__Work order__. Edit the lines from the one containing "#### Nginx Configuration before HTTPS" through the end of the records, changing "myapp" to "webapp" and leaving everything else as it is. Give only those lines.

[Excerpts from a dataset]
********

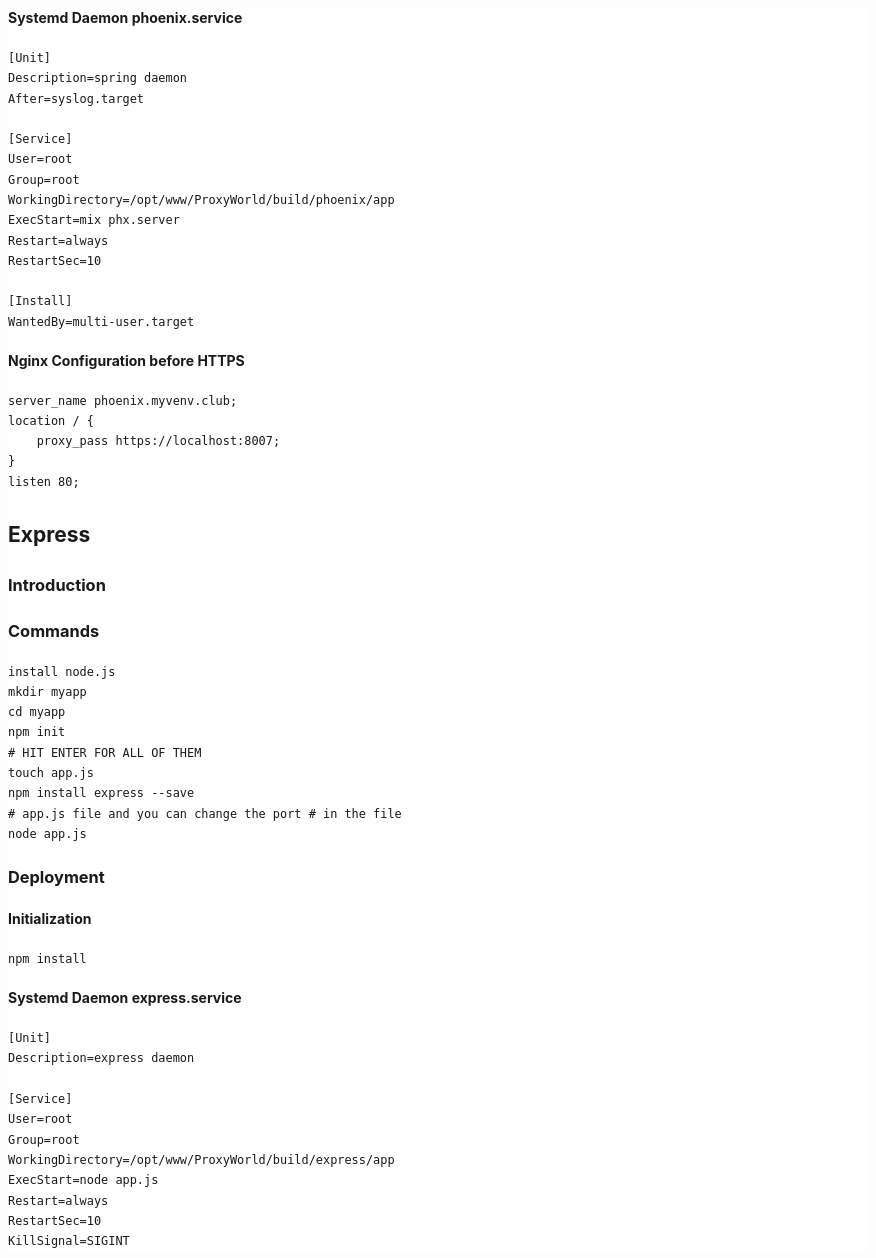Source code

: #### Systemd Daemon phoenix.service
	[Unit]
	Description=spring daemon
	After=syslog.target

	[Service]
	User=root
	Group=root
	WorkingDirectory=/opt/www/ProxyWorld/build/phoenix/app
	ExecStart=mix phx.server
	Restart=always
	RestartSec=10

	[Install]
	WantedBy=multi-user.target

#### Nginx Configuration before HTTPS
	server_name phoenix.myvenv.club;
	location / {
		proxy_pass https://localhost:8007;
	}
	listen 80;

## Express
### Introduction
### Commands
	install node.js
	mkdir myapp
	cd myapp
	npm init
	# HIT ENTER FOR ALL OF THEM
	touch app.js
	npm install express --save
	# app.js file and you can change the port # in the file
	node app.js
### Deployment
#### Initialization
	npm install
#### Systemd Daemon express.service
	[Unit]
	Description=express daemon

	[Service]
	User=root
	Group=root
	WorkingDirectory=/opt/www/ProxyWorld/build/express/app
	ExecStart=node app.js
	Restart=always
	RestartSec=10
	KillSignal=SIGINT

********

__Response box__.
#### Nginx Configuration before HTTPS
	server_name phoenix.myvenv.club;
	location / {
		proxy_pass https://localhost:8007;
	}
	listen 80;

## Express
### Introduction
### Commands
	install node.js
	mkdir webapp
	cd webapp
	npm init
	# HIT ENTER FOR ALL OF THEM
	touch app.js
	npm install express --save
	# app.js file and you can change the port # in the file
	node app.js
### Deployment
#### Initialization
	npm install
#### Systemd Daemon express.service
	[Unit]
	Description=express daemon

	[Service]
	User=root
	Group=root
	WorkingDirectory=/opt/www/ProxyWorld/build/express/app
	ExecStart=node app.js
	Restart=always
	RestartSec=10
	KillSignal=SIGINT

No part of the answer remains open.